Penser les campagnes de manipulation de l’information à travers le modèle en diamant

Sommaire

Ce billet a pour objet l’étude du modèle en diamant pour l’analyse des opérations d’influence développé par Charity Wright[1] , analyste en renseignement sur la menace chez Recorded Future. En questionnant les termes proposés, il a pour finalité de comprendre son utilité et sa possible exploitation dans le champ de la lutte contre les manipulations de l’information.

Vocabulaire

Les campagnes de manipulation de l’information sont un sujet largement abordé aussi bien dans la presse généraliste que dans les travaux académiques. Cependant, la terminologie utilisée pour les décrire est variable et utilisée de manière souvent indifférenciée. De fait, nous ne parlerons pas ici de propagande ni de guerre de l’information. Tout d’abord parce que le terme de propagande est, selon Jean-Baptiste Jeangène Vilmer, « trop large[2] » lorsqu’il décrit « une tentative d’influencer l’opinion et la conduite de la société de telle sorte que les personnes adoptent une opinion et une conduite déterminée  ». Le terme « guerre de l’information » quant à lui, dans sa volonté de décrire une menace globale et imminente, est également trop large et fige le lapin dans les phares de la voiture : on ne sait ni à quoi on a affaire, ni comment répondre.

Le terme « désinformation », ensuite, caractérise une information délibérément faussée mais ne contient pas l’idée d’une volonté politique de nuire. Les « fakes news », quant à elles, décrivent la création d’informations sensationnelles, chargées émotionnellement et imitant les vraies informations. Elles ont pour but de faire réagir le public en jouant sur l’affect.

Les opérations d’influence, enfin, sont liées à la diplomatie et à la politique et ne sont pas forcément problématiques.

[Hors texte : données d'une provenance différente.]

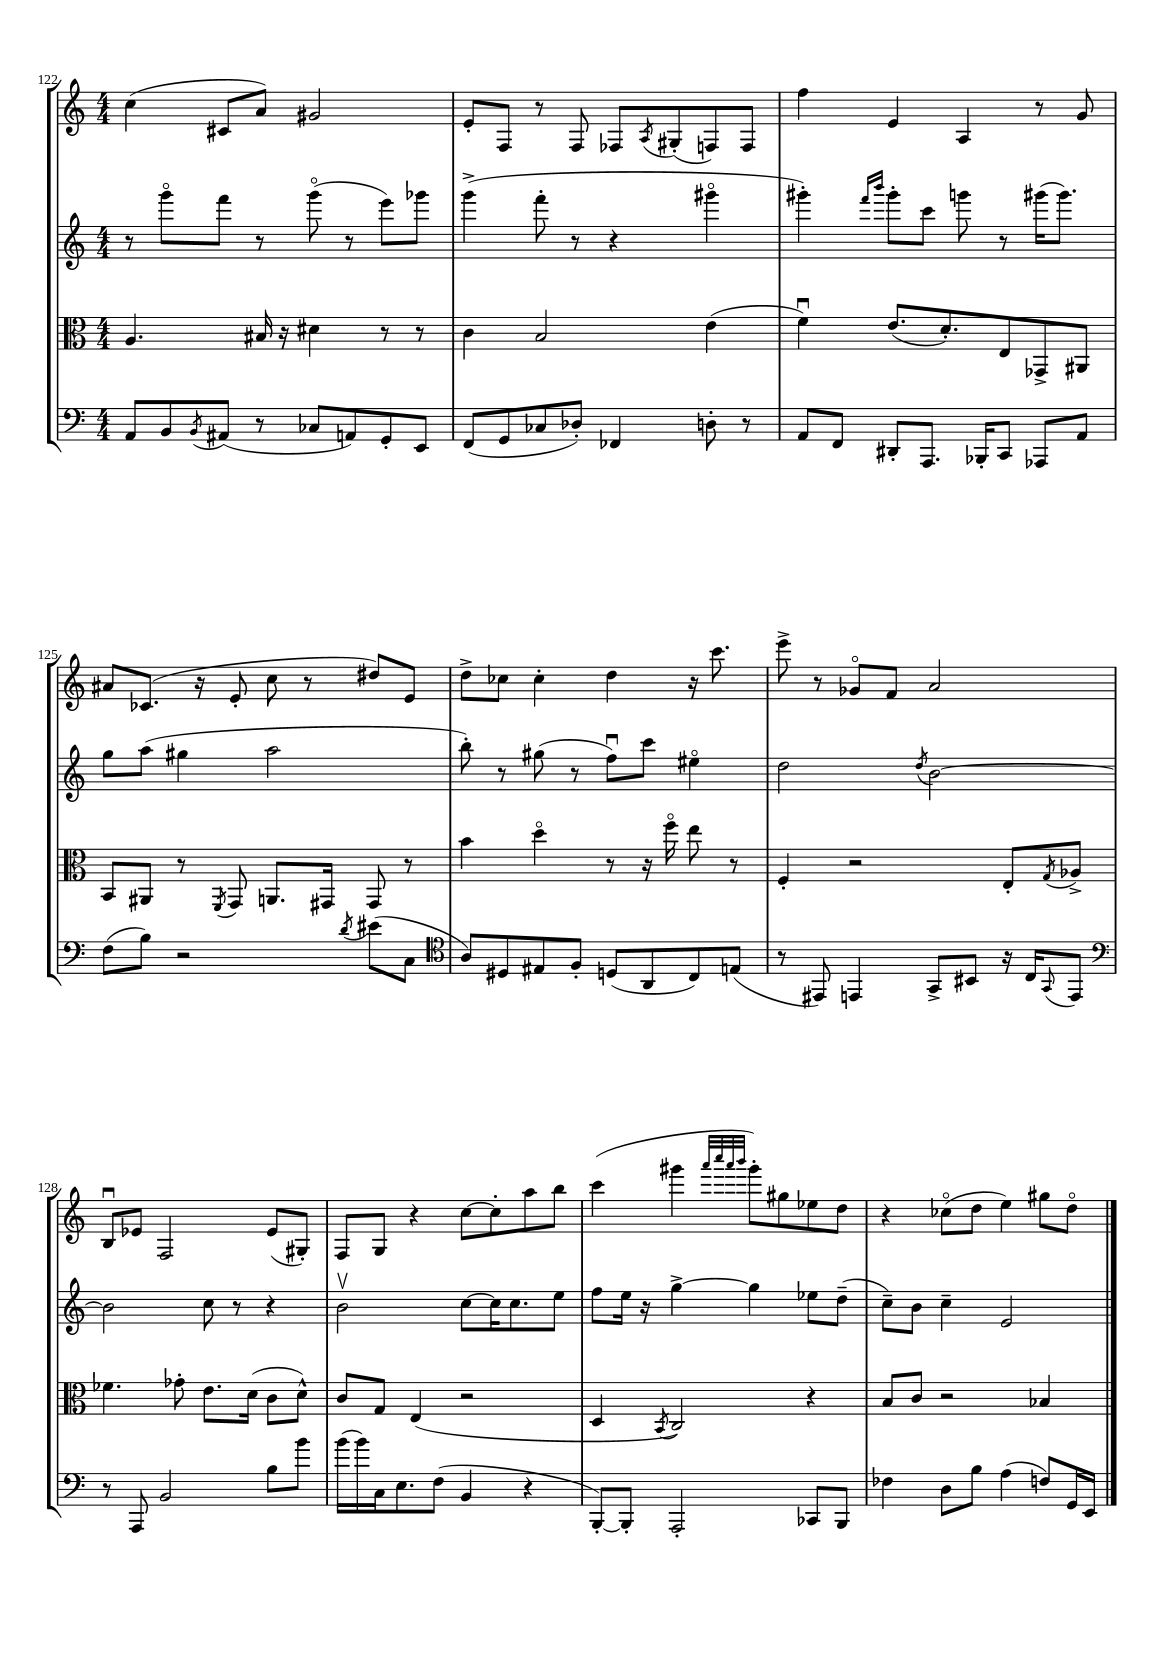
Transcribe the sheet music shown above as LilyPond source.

<<
\new StaffGroup <<
\new Staff = "s0" {
    \clef treble \key c \major \numericTimeSignature \time 4/4
    c''4( cis'8 a'8) gis'2 |
    e'8-. f8 r8 f8 fes8 \acciaccatura { a8 } gis8-.( f8) f8 |
    f''4 e'4 a4 r8 g'8 |
    ais'8 ces'8.( r16 e'8-. c''8 r8 dis''8) e'8 |
    d''8-> ces''8 ces''4-. d''4 r16 c'''8. |
    e'''8-> r8 ges'8\flageolet f'8 a'2 |
    b8\downbow ees'8 f2 ees'8( gis8-.) |
    f8 g8 r4 c''8~ c''8-. a''8 b''8 |
    c'''4( gis'''4 \grace { a'''32 c''''32 a'''32 b'''32 } gis'''8-.) gis''8 ees''8 d''8 |
    r4 ces''8\flageolet( d''8 e''4) gis''8 d''8\flageolet \bar "|." |
}
\new Staff = "s1" {
    \clef treble \key c \major \numericTimeSignature \time 4/4
    r8 g'''8\flageolet f'''8 r8 g'''8\flageolet( r8 e'''8) ges'''8 |
    g'''4->( f'''8-. r8 r4 gis'''4\flageolet |
    gis'''4-.) \grace { f'''16 b'''16 } gis'''8-. c'''8 g'''8 r8 gis'''16( gis'''8.) |
    g''8 a''8( gis''4 a''2 |
    b''8-.) r8 gis''8( r8 f''8\downbow) c'''8 eis''4\flageolet |
    d''2 \acciaccatura { d''8 } b'2~ |
    b'2 c''8 r8 r4 |
    b'2\upbow c''8~ c''16 c''8. e''8 |
    f''8 e''16 r16 g''4~-> g''4 ees''8 d''8--( |
    c''8--) b'8 c''4-- e'2 \bar "|." |
}
\new Staff = "s2" {
    \clef alto \key c \major \numericTimeSignature \time 4/4
    a4. bis16 r16 dis'4 r8 r8 |
    c'4 b2 e'4( |
    f'4\downbow) e'8.( d'8.-.) e8 ges,8-> ais,8 |
    b,8 ais,8 r8 \acciaccatura { f,8 } g,8 a,8. gis,16 gis,8 r8 |
    b'4 d''4\flageolet r8 r16 f''16\flageolet e''8 r8 |
    f4-. r2 e8-. \acciaccatura { g8 } aes8-> |
    fes'4. ges'8-. e'8. d'16( c'8 d'8-^) |
    c'8 g8 e4( r2 |
    d4 \acciaccatura { b,8 } c2) r4 |
    b8 c'8 r2 bes4 \bar "|." |
}
\new Staff = "s3" {
    \clef bass \key c \major \numericTimeSignature \time 4/4
    a,8 b,8 \acciaccatura { b,8 } ais,8( r8 ces8 a,8) g,8-. e,8 |
    f,8( g,8 ces8 des8-.) fes,4 d8-. r8 |
    a,8 f,8 dis,8-. a,,8. bes,,16-. c,8 aes,,8 a,8 |
    f8( b8) r2 \acciaccatura { d'8 } eis'8( c8 |
    \clef tenor a8) dis8 eis8 f8-. d8( a,8 c8) e8( |
    r8 eis,8) e,4 g,8-> bis,8 r16 c16 \appoggiatura { g,8 } e,8 |
    \clef bass r8 a,,8 b,2 b8 b'8 |
    b'16( b'16) c16 e8. f8( b,4 r4 |
    b,,8~-.) b,,8-. a,,2-. ces,8 b,,8 |
    fes4 d8 b8 a4( f8) g,16 e,16 \bar "|." |
}
>>
>>
\layout { \context { \Score currentBarNumber = #122 } }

De plus, elles définissent un champ plus large que les manipulations de l’information qu’elles englobent.

La terminologie qui semble ainsi se rapprocher le plus de la matière étudiée reste la « campagne de manipulation de l’information » telle que décrite par Jeangène Vilmer : « une campagne coordonnée, de diffusion de nouvelles fausses ou sciemment déformées, avec l’intention politique de nuire[4]». C’est pourquoi, si cet article se fonde sur le modèle de Charity Wright, il ne gardera pas le terme d’opération d’influence.

Le modèle en diamant

Le modèle en diamant est à l’origine un outil conceptuel issu de l’histoire de la Cyber Threat Intelligence (CTI) et développé en 2013 par Sergio Caltagirone, Andrew Pendergast, et Christopher Betz sous le titre de Diamond Model of Intrusion Analysis. Il peut sembler très conceptuel et, par là même, peu utile ou efficace, il permet pourtant de :

• comprendre et de visualiser la traduction d’une campagne dans un langage standardisé permettant de la capitaliser (au format STIX par exemple) ;

• concevoir le champ d’application d’une matrice de techniques, tactiques et procédures (TTPs) ou d’une Kill Chain ;

• appréhender l’ensemble des composants d’une campagne ;

• rendre compte des données disponibles pour l’analyste. En effet, dépendamment de son statut ou de l’organisme auquel il appartient, l’analyste ne disposera pas de la même qualité de données (sources ouvertes, issues de services de renseignement, partagées par un industriel, etc.[5]).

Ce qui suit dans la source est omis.